[Dataset entries]
↓↓↓
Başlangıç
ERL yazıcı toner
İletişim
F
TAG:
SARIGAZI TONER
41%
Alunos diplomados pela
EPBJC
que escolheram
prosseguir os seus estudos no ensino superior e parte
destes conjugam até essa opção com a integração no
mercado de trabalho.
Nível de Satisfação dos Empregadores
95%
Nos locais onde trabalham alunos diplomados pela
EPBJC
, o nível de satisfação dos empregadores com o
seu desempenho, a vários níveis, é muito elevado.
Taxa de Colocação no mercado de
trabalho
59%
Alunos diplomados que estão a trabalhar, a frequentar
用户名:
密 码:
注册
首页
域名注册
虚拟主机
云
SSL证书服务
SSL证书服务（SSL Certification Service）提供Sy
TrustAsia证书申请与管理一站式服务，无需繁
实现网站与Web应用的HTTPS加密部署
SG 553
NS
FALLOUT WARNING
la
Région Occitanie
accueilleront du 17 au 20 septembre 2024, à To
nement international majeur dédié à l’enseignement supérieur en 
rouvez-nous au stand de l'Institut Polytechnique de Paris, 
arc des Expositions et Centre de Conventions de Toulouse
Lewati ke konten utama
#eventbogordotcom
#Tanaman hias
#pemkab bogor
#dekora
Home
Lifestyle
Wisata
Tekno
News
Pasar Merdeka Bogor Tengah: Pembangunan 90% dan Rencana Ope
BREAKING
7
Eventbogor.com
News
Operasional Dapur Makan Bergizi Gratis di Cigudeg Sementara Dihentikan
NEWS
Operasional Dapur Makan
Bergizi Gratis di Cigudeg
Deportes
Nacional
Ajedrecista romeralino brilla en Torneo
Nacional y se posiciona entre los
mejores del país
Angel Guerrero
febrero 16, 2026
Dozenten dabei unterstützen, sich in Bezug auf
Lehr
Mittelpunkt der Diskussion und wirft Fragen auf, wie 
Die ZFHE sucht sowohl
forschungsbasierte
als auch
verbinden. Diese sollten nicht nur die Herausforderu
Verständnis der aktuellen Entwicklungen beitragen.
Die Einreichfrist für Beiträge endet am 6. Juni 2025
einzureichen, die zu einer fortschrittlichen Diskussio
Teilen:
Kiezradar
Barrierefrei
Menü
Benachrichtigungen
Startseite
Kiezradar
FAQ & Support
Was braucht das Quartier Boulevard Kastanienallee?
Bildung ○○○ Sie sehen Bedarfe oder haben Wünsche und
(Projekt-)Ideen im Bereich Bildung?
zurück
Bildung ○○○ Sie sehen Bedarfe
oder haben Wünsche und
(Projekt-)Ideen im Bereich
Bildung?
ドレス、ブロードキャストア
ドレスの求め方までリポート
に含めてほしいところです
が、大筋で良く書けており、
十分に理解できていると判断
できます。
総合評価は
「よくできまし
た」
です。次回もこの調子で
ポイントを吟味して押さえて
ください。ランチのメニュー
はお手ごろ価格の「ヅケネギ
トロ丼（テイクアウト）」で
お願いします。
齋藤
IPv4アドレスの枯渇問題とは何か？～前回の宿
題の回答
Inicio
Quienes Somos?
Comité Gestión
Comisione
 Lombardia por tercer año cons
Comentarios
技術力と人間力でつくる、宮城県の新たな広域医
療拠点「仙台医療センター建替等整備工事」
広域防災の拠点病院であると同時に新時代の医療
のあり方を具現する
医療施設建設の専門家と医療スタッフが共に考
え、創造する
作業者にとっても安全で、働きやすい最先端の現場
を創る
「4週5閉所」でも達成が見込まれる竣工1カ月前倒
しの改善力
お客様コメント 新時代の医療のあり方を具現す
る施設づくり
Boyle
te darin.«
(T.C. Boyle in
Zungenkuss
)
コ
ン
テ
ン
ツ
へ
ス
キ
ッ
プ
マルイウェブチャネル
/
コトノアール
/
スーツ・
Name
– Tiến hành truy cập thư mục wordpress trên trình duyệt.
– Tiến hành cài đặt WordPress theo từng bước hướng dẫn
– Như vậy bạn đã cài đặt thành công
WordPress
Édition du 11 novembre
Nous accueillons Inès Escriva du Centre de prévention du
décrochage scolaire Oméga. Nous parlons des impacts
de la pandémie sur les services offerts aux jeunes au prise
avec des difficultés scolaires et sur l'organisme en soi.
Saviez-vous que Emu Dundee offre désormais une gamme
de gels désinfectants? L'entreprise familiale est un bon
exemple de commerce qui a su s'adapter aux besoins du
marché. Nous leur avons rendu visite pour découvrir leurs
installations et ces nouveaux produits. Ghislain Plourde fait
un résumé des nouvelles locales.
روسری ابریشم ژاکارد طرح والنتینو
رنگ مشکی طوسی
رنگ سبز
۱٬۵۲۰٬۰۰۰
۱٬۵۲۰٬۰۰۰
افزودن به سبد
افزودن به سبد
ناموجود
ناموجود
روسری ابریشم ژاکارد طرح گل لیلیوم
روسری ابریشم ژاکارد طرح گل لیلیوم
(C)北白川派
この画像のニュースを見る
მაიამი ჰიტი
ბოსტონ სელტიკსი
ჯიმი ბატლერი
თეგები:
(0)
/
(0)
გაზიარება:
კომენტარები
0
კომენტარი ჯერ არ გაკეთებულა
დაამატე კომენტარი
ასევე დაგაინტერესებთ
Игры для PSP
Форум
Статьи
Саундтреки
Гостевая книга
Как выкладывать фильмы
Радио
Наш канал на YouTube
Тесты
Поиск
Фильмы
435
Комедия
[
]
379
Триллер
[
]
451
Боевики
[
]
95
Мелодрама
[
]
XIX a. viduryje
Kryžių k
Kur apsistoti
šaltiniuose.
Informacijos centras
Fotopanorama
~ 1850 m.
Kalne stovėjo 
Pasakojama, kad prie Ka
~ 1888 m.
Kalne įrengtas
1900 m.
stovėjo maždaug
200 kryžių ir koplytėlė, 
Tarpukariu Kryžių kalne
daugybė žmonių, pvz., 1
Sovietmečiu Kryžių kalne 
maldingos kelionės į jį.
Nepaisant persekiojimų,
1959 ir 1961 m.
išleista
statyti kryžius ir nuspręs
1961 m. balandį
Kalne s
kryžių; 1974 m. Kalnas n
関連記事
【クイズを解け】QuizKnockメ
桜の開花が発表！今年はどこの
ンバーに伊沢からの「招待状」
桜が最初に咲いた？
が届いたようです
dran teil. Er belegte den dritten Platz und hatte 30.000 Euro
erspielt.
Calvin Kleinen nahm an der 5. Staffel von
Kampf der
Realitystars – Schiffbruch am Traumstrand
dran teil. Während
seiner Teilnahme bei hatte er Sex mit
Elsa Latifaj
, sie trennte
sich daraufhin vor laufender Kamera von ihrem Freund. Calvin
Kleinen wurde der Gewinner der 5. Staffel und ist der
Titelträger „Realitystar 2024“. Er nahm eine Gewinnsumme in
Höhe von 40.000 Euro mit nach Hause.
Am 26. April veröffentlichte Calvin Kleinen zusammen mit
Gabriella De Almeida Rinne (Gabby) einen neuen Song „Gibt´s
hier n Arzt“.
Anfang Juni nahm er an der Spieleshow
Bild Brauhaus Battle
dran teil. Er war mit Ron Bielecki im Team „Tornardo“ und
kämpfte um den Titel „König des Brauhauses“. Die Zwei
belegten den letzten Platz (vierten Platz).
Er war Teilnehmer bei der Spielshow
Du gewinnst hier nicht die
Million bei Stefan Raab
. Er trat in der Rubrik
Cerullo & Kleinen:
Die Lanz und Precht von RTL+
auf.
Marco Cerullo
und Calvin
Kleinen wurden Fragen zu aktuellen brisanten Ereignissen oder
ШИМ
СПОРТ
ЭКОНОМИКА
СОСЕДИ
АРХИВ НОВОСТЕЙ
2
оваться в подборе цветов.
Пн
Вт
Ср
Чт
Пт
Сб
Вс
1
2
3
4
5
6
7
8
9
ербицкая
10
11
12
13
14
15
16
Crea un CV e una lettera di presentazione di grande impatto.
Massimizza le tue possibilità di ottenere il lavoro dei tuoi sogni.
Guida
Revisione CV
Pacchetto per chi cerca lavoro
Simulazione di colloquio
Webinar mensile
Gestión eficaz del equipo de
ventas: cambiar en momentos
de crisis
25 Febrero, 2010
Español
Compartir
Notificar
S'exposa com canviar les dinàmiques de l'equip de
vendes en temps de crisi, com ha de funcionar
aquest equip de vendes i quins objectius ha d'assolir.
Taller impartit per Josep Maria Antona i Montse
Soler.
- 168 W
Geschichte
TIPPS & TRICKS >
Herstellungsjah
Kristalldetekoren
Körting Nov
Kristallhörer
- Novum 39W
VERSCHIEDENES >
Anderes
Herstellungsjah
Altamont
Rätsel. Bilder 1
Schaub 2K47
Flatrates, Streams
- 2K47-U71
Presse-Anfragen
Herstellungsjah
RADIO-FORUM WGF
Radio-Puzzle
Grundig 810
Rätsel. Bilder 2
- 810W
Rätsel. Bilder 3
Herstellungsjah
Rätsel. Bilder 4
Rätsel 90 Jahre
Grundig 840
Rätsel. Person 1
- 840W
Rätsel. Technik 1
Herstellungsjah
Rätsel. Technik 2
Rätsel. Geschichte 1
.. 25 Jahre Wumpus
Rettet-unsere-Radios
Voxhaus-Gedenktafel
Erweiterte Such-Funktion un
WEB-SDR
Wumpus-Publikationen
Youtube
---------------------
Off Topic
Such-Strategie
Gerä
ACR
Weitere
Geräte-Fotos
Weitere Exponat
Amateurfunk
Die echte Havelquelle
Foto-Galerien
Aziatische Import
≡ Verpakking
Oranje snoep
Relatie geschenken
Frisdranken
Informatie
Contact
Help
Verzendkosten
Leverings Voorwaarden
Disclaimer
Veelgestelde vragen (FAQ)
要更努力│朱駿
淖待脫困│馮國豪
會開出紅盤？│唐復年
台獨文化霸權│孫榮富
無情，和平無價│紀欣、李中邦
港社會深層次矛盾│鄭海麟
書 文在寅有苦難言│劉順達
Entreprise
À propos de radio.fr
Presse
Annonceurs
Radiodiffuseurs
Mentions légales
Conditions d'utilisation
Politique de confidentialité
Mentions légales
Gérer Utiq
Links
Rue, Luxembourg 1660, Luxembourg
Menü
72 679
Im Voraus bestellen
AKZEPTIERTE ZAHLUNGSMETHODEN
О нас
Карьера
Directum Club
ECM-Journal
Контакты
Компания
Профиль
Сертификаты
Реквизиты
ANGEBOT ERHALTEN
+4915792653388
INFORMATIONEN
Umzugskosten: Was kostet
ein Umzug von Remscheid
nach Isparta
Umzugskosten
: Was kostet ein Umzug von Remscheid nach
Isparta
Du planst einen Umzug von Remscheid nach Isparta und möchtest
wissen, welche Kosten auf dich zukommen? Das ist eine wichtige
↑↑↑
What is required
Give back, verbatim, the lines from the top of the entries above through the line containing "Barrierefrei".

Task solution
Başlangıç
ERL yazıcı toner
İletişim
F
TAG:
SARIGAZI TONER
41%
Alunos diplomados pela
EPBJC
que escolheram
prosseguir os seus estudos no ensino superior e parte
destes conjugam até essa opção com a integração no
mercado de trabalho.
Nível de Satisfação dos Empregadores
95%
Nos locais onde trabalham alunos diplomados pela
EPBJC
, o nível de satisfação dos empregadores com o
seu desempenho, a vários níveis, é muito elevado.
Taxa de Colocação no mercado de
trabalho
59%
Alunos diplomados que estão a trabalhar, a frequentar
用户名:
密 码:
注册
首页
域名注册
虚拟主机
云
SSL证书服务
SSL证书服务（SSL Certification Service）提供Sy
TrustAsia证书申请与管理一站式服务，无需繁
实现网站与Web应用的HTTPS加密部署
SG 553
NS
FALLOUT WARNING
la
Région Occitanie
accueilleront du 17 au 20 septembre 2024, à To
nement international majeur dédié à l’enseignement supérieur en 
rouvez-nous au stand de l'Institut Polytechnique de Paris, 
arc des Expositions et Centre de Conventions de Toulouse
Lewati ke konten utama
#eventbogordotcom
#Tanaman hias
#pemkab bogor
#dekora
Home
Lifestyle
Wisata
Tekno
News
Pasar Merdeka Bogor Tengah: Pembangunan 90% dan Rencana Ope
BREAKING
7
Eventbogor.com
News
Operasional Dapur Makan Bergizi Gratis di Cigudeg Sementara Dihentikan
NEWS
Operasional Dapur Makan
Bergizi Gratis di Cigudeg
Deportes
Nacional
Ajedrecista romeralino brilla en Torneo
Nacional y se posiciona entre los
mejores del país
Angel Guerrero
febrero 16, 2026
Dozenten dabei unterstützen, sich in Bezug auf
Lehr
Mittelpunkt der Diskussion und wirft Fragen auf, wie 
Die ZFHE sucht sowohl
forschungsbasierte
als auch
verbinden. Diese sollten nicht nur die Herausforderu
Verständnis der aktuellen Entwicklungen beitragen.
Die Einreichfrist für Beiträge endet am 6. Juni 2025
einzureichen, die zu einer fortschrittlichen Diskussio
Teilen:
Kiezradar
Barrierefrei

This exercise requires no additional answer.